Ayrımcı Partilere Oy Vermemek: Ayrım yapan, toplumu bölen partilere oy vererek bölünmüşlüğe katkı sağlamak yerine, birleştirici partileri desteklemelidir.
Tüm Vatandaşları Kucaklayan Liderleri Seçmek: Liderlerin söylemleri ve politikaları dikkatle değerlendirilmeli; herkes için eşitlik ve adalet vadeden liderler tercih edilmelidir.

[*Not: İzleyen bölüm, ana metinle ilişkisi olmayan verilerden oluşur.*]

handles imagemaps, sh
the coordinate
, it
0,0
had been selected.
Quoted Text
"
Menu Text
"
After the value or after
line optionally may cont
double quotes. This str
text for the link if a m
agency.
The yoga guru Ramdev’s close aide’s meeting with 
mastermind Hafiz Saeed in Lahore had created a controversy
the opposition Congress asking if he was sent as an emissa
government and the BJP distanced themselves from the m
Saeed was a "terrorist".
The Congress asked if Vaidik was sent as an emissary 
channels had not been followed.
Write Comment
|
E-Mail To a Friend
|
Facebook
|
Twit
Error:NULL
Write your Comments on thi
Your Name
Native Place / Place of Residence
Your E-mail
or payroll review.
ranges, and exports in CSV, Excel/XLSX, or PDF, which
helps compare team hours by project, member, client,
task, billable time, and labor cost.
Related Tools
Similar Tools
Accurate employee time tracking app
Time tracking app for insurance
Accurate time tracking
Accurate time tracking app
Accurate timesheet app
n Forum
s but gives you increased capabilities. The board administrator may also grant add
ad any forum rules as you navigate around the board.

Birlik Mesajını Anlamak ve Yaymak: Halk arasında birlik ruhunu yayacak kampanyalar düzenlenmeli ve Aleksandr Stamboliyski’nin birleştirici politikaları örnek alınmalıdır.
Güç Halktadır: Anlatan Olduğunda Değişim Gelir
Stamboliyski döneminin en büyük derslerinden biri şudur: Gerçek güç halktadır. Ancak bu gücü doğru kullanabilmek için, halkın bilinçlendirilmesi gerekir. Ayrımcı partilere oy vermemenin önemini anlatan liderler, dernekler ve sivil toplum kuruluşları bu süreçte hayati bir rol oynar.

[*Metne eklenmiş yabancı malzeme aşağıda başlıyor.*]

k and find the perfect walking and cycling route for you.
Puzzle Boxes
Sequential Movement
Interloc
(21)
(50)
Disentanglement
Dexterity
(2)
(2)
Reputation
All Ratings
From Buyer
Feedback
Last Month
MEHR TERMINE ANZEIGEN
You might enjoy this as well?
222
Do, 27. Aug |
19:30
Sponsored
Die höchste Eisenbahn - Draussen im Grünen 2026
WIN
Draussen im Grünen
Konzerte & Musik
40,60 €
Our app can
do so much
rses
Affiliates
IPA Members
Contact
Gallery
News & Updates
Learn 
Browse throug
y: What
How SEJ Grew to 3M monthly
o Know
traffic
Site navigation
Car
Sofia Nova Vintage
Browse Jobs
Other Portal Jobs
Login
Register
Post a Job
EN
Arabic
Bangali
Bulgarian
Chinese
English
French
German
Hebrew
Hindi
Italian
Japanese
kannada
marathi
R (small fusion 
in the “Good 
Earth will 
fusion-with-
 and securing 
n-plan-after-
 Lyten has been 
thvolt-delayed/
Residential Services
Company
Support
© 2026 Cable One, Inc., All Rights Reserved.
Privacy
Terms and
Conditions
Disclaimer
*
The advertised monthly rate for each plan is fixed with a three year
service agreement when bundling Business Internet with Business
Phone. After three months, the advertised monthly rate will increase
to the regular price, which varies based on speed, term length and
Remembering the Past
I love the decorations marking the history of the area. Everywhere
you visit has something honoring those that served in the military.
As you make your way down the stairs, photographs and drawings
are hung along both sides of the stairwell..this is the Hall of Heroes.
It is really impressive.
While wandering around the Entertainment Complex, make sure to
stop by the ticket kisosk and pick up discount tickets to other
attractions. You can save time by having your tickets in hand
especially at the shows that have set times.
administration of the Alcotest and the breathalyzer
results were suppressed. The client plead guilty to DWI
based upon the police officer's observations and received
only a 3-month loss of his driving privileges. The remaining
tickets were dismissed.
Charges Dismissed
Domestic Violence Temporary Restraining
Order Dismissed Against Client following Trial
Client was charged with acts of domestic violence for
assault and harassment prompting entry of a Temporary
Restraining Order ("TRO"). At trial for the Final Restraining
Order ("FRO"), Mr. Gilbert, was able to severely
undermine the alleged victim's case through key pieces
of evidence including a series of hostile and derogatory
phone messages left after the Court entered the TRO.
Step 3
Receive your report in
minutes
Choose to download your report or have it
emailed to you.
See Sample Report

Halkın doğru liderleri seçmesi, siyasi bölünmüşlüğü sona erdirmenin ve Bulgaristan’ı yeniden birleştirmenin tek yoludur. Ayrımcılıkla bölünmüş bir ülke, hiçbir zaman güçlü olamaz. Ancak birlik, her türlü zorluğun üstesinden gelebilecek bir güç yaratır.

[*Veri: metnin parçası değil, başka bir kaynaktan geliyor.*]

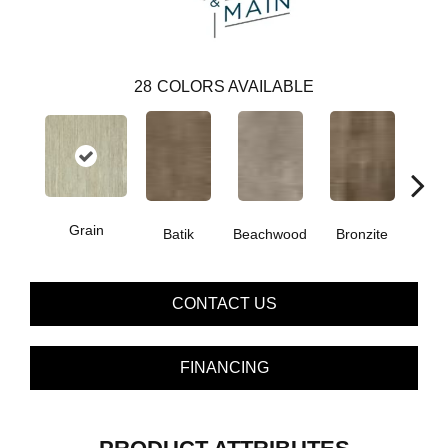
28
COLORS AVAILABLE
Grain
Ca
Batik
Beachwood
Bronzite
CONTACT US
FINANCING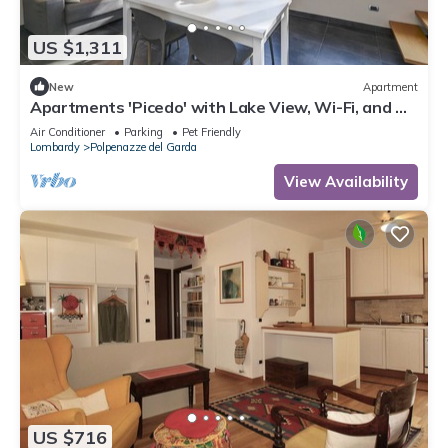
US $1,311
New
Apartment
Apartments 'Picedo' with Lake View, Wi-Fi, and Air
Conditioning
Air Conditioner
Parking
Pet Friendly
Lombardy
Polpenazze del Garda
View Availability
US $716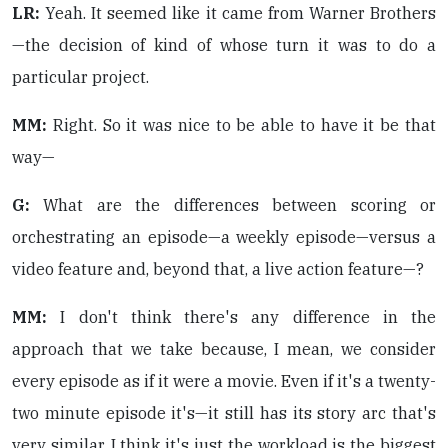
LR:
Yeah. It seemed like it came from Warner Brothers
—the decision of kind of whose turn it was to do a
particular project.
MM:
Right. So it was nice to be able to have it be that
way—
G:
What are the differences between scoring or
orchestrating an episode—a weekly episode—versus a
video feature and, beyond that, a live action feature—?
MM:
I don't think there's any difference in the
approach that we take because, I mean, we consider
every episode as if it were a movie. Even if it's a twenty-
two minute episode it's—it still has its story arc that's
very similar. I think it's just the workload is the biggest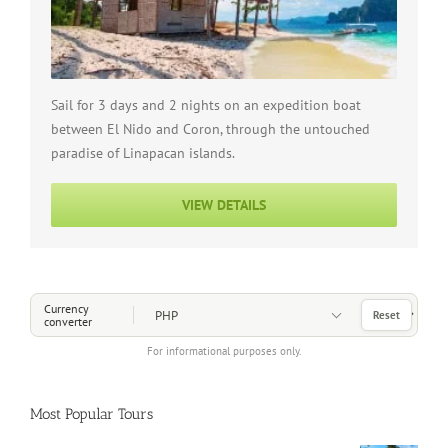
Sail for 3 days and 2 nights on an expedition boat
between El Nido and Coron, through the untouched
paradise of Linapacan islands.
VIEW DETAILS
Choose a Currency
Currency
Reset
converter
For informational purposes only.
Most Popular Tours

Stamboliyski’nin Mesajını Bugüne Taşımak
Aleksandr Stamboliyski’nin yönetim anlayışı, sadece geçmişte kalan bir başarı hikayesi değil, bugün Bulgaristan’ın siyasi krizine bir çözüm yoludur. Partiler, onun birleştirici politikalarını incelemeli ve bu anlayışı modern politikalarına yansıtmalıdır. Halk ise bu politikaları destekleyerek, birliğin ve eşitliğin gücünü yeniden canlandırabilir.
Unutulmamalıdır ki:
Ayrımcılık, bölünmüşlük getirir.
Birlik, güç yaratır.
Halkın iradesi, değişimin anahtarıdır.
Bugün, Stamboliyski’nin anlayışını yeniden diriltmek ve halkın bu mesajı anlamasını sağlamak, Bulgaristan’ın kaderini değiştirebilir. Değişim, halkın elindedir ve bu gücün doğru anlatılmasıyla hayata geçebilir.
Sonuç: Birlik İçin Yeni Bir Başlangıç
Stamboliyski’nin birleştirici politikaları, bugün de Bulgaristan’ın kurtuluşu için bir rehberdir. Ayrımcı partileri desteklemek yerine, halkın birleştirici liderlere yönelmesi, ülkenin geleceğini kurtarabilir.
Halk güçtür; birlik, halkın elindedir. Bu gücü harekete geçirmek, Bulgaristan’ın kaderini yeniden yazmak demektir.